[SOURCE PASSAGE Boundary: Start]

The real reason why we went backwards like 7.5 years in the letter to talk about the transformation is there's a couple of reasons. One, if we -- 7.5 years ago, we had sat here and told you what we were going to do, you would have shaken your head and probably sold the star. I said, we're going to be $325 million today. We're going to spend $1.2 billion by 2025. You wouldn't have understood it. And so we wrote that section, which was much more about talent, culture, how we think about investing in technology, what place this technology have? Is it a support service or is it part of your strategy? And that renovation has taken place over that period of time. and we think about the future very similarly. So today, I think if you think about what we've done over the last maybe 3 years, we've replaced our entire general ledger system. We've gone end-to-end on credit. and redid all of commercial credit from beginning to end. And every time we do that, we also put in a really robust data program. It's probably in its third year and maturing. But every time we go in and soup to nuts change everything, we're reengineering how the flow works. And then, for example, take the general ledger, there was a specific effort to say, okay, we're going to work on data quality now. as we actually get into the redesign of the system. So all those things are preparation for whatever AI brings. But if you don't have your data, right, and you haven't got the basics right, it becomes, I think, a little bit unpredictable.

Unknown Analyst

Analysts
#11

Yes. So the need for high-quality data is prerequisite for good AI story going forward and you're already investing there -- maybe the last piece that you mentioned in your letter as well that it's -- and I got you need to slow down as speed limits or road conditions demand. And part of that is, okay, where are we in the cycle right now? What are you seeing in the environment? Any broader thoughts there?

[SOURCE PASSAGE Boundary: End]
[SOURCE INFORMATION Boundary: Start]

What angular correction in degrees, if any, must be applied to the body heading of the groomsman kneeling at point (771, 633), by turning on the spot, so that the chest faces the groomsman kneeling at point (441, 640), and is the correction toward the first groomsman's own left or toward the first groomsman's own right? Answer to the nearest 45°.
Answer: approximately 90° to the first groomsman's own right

[SOURCE INFORMATION Boundary: End]
[SOURCE INFORMATION Boundary: Start]

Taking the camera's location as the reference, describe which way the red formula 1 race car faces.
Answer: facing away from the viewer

[SOURCE INFORMATION Boundary: End]

BRIEF: Please copy out the stretch of the transcript from "Yes. So the" through "broader thoughts there?".

FINISHED EXERCISE:
Yes. So the need for high-quality data is prerequisite for good AI story going forward and you're already investing there -- maybe the last piece that you mentioned in your letter as well that it's -- and I got you need to slow down as speed limits or road conditions demand. And part of that is, okay, where are we in the cycle right now? What are you seeing in the environment? Any broader thoughts there?